We have been given the polynomial is \[64{{x}^{2}}-16x+1\]. ---------(1)
The given polynomial is of degree 2 and variable x.
To find the factors of the polynomial, we have to consider the middle term and split the middle term in such a way that the addition of these two terms will be -16 and multiplication will be 64.
We know that -8-8=-16 and \[-8\times -8=64\].
Therefore, we get
\[64{{x}^{2}}-16x+1=64{{x}^{2}}+\left( -8-8 \right)x+1\]
Using the distributive property in the middle term, that is \[a\left( b+c \right)=ab+ac\].
Here, a=x, b=-8 and c=-8.
\[\Rightarrow 64{{x}^{2}}-16x+1=64{{x}^{2}}+\left( -8 \right)x+\left( -8 \right)x+1\]
\[\Rightarrow 64{{x}^{2}}-16x+1=64{{x}^{2}}-8x-8x+1\]
We can express the polynomial as
\[64{{x}^{2}}-16x+1={{8}^{2}}{{x}^{2}}-8x-8x+1\]
We find that 8x are common in the first two terms of the simplified polynomial and -1 are common in the last two terms of the simplified polynomial.
Let us take 8x and -1 common out of the bracket respectively.

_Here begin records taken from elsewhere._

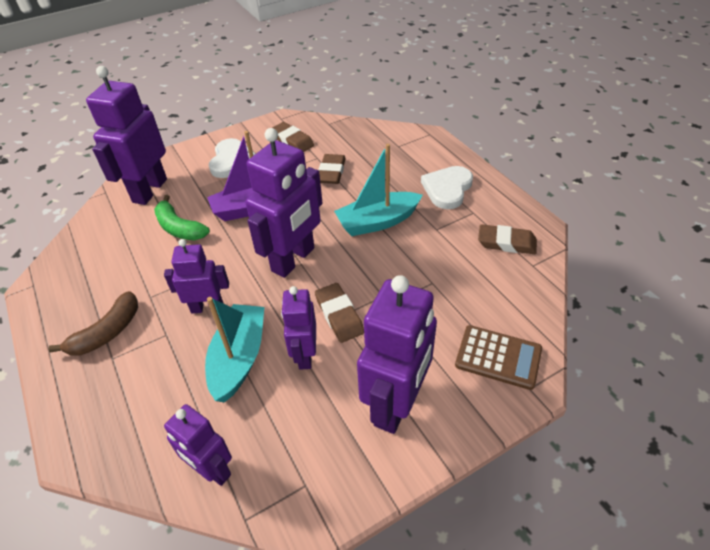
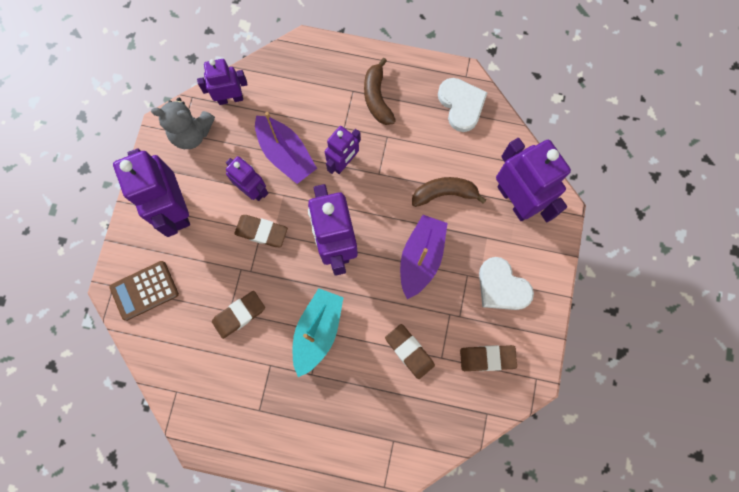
camera: 130 degrees right, 30 degrees up
green banana [154,195,210,240] -> brown banana [412,177,486,207]
turquoise boat [205,297,264,403] -> purple boat [255,112,317,184]
white heart [421,166,473,209] -> white heart moved to [438,78,488,132]
brown eraser [478,224,537,254] -> brown eraser moved to [212,291,265,339]
none -> grey teddy bear [151,98,215,149]

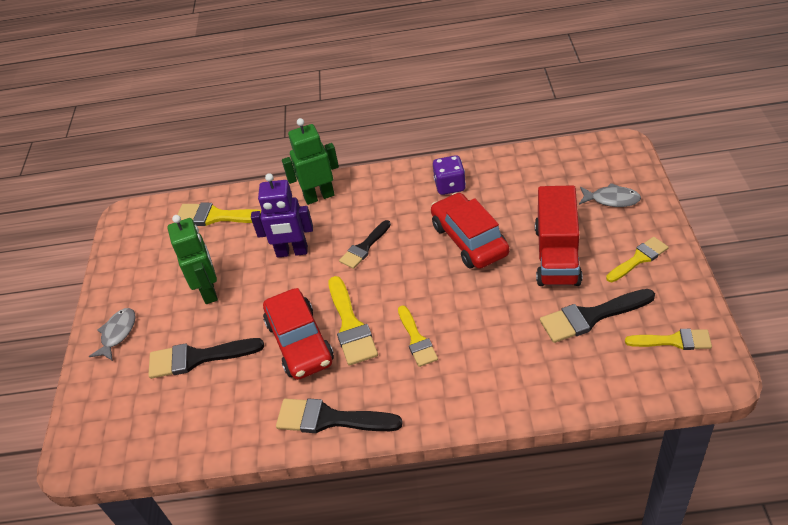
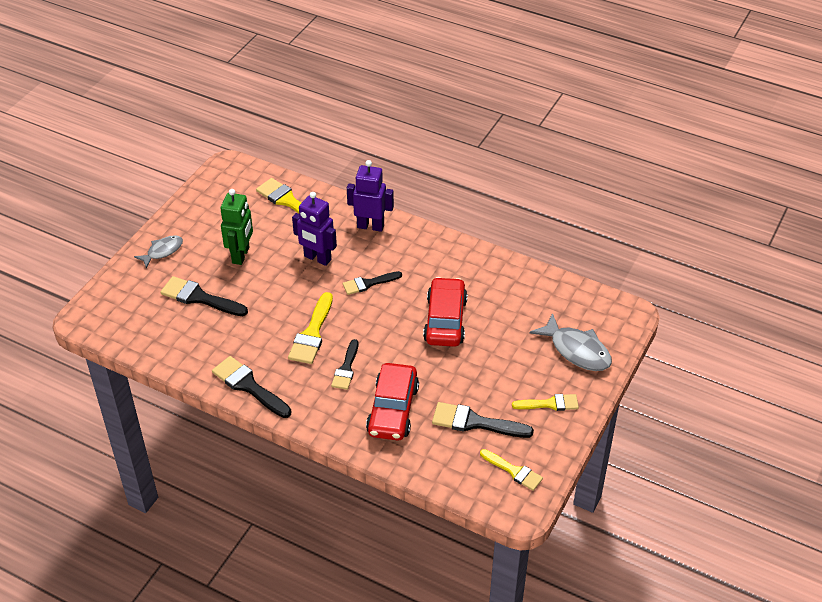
camera: 25 degrees right, 0 degrees up
red car [263,288,334,380] -> red car moved to [366,363,419,441]
green robot [282,118,339,205] -> purple robot [347,160,394,232]
yellow brush [398,305,438,367] -> black brush [331,339,358,390]
purple dice [433,155,466,195] -> none
red truck [535,185,582,286] -> none
grey fish [579,183,641,207] -> grey fish [530,313,612,371], size x1.60

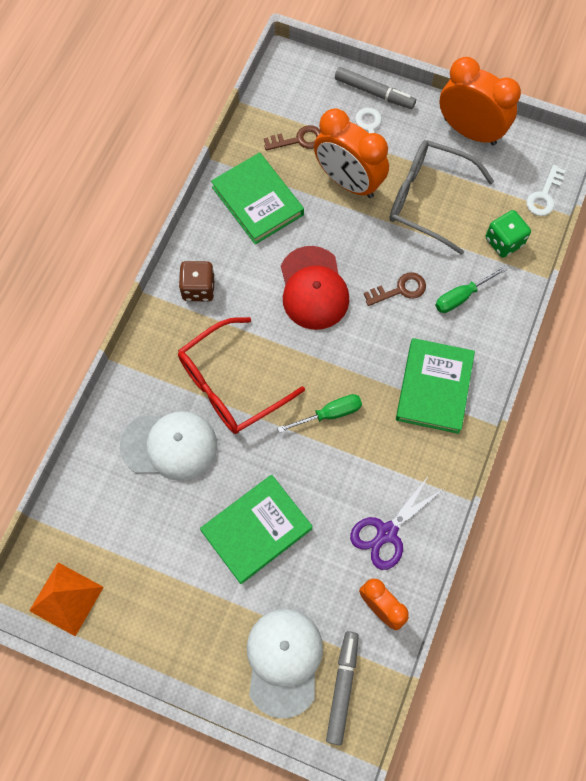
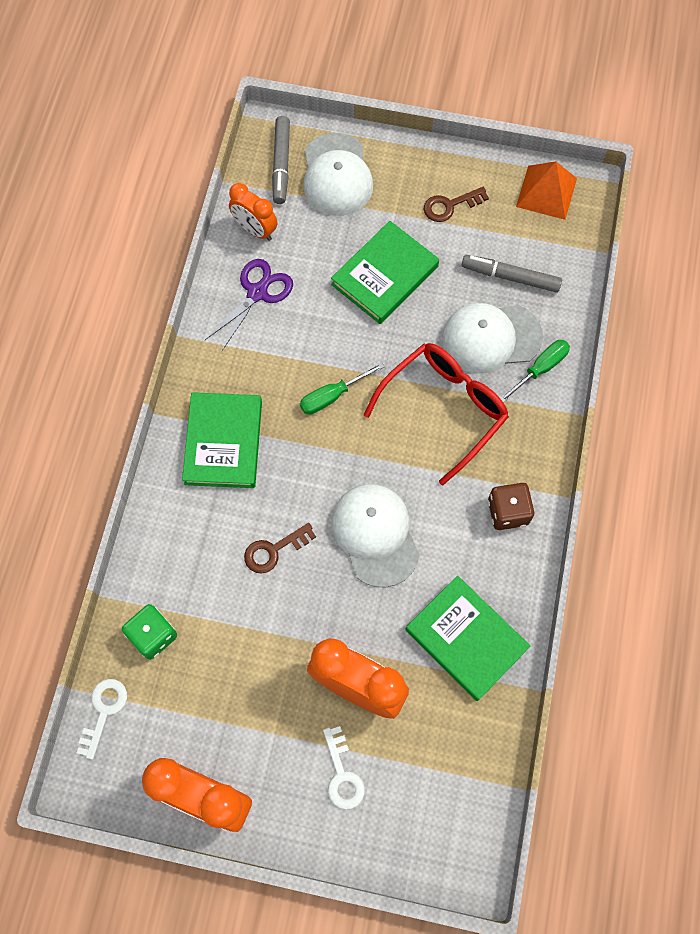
camera: 170 degrees right, 0 degrees up
brown key [264,125,321,150] -> brown key moved to [424,187,489,222]
red cap [281,246,349,330] -> white cap [331,484,420,588]
grey marker [335,67,416,109] -> grey marker moved to [462,255,562,293]
grey glasses [389,140,494,255] -> none
green screwdriver [435,266,507,313] -> green screwdriver moved to [500,340,570,403]

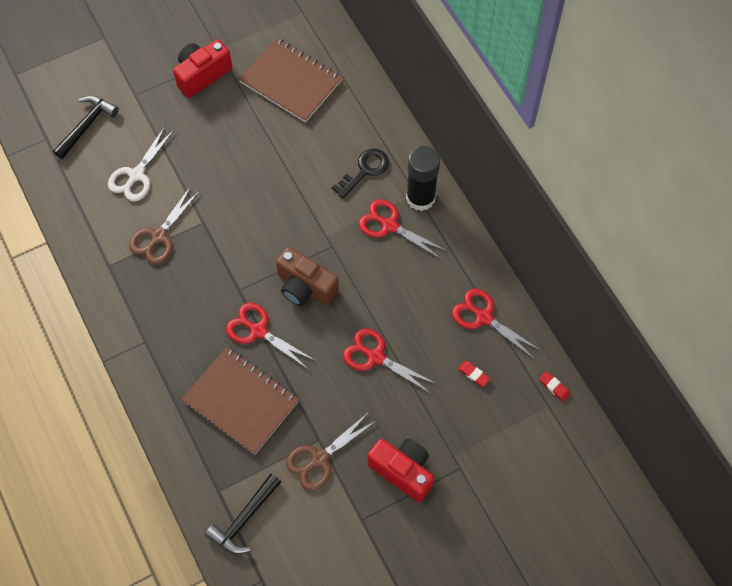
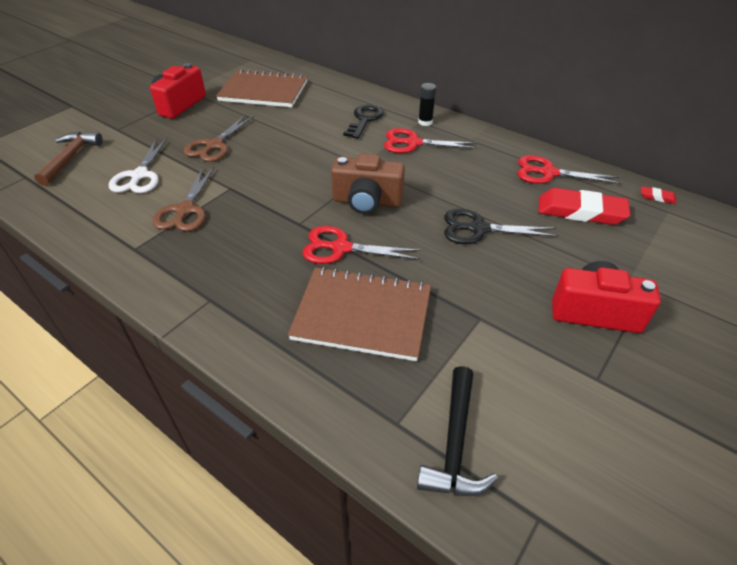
camera: 25 degrees left, 20 degrees down
black hammer [53,96,119,159] -> brown hammer [34,132,103,186]
brown scissors [286,412,376,491] -> brown scissors moved to [184,114,254,162]
red scissors [343,328,437,393] -> black scissors [444,209,558,244]
black glue stick [406,146,440,211] -> black glue stick [418,83,436,126], size x0.51
red eraser [458,361,490,387] -> red eraser [538,188,630,225], size x2.32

\[\Rightarrow 64{{x}^{2}}-16x+1=8x\left( 8x-1 \right)-1\left( 8x-1 \right)\]
We find that 8x-1 is common in both the terms of the equation. On taking (8x-1) common, we get
\[64{{x}^{2}}-16x+1=\left( 8x-1 \right)\left( 8x-1 \right)\]
Here, we find that the polynomial is converted as a product of two identical linear polynomials which are the factors of the given polynomial.
Therefore, the factors of \[64{{x}^{2}}-16x+1\] are 8x-1 and 8x-1.

Note: We can also find the factors in other methods.
We can express the polynomial as \[{{8}^{2}}{{x}^{2}}-2\times 8x+1\].
\[\Rightarrow 64{{x}^{2}}-16x+1={{8}^{2}}{{x}^{2}}-2\times 8x+1\]
On further simplification, we get
\[64{{x}^{2}}-16x+1={{\left( 8x \right)}^{2}}-2\times 8x\times 1+{{\left( -1 \right)}^{2}}\]
This is of the form \[{{a}^{2}}-2ab+{{b}^{2}}\] where a=8x, b=1.
We know that \[{{a}^{2}}-2ab+{{b}^{2}}={{\left( a-b \right)}^{2}}\].
Therefore, we get
\[64{{x}^{2}}-16x+1={{\left( 8x-1 \right)}^{2}}\]
Hence, the factors are 8x-1 and 8x-1.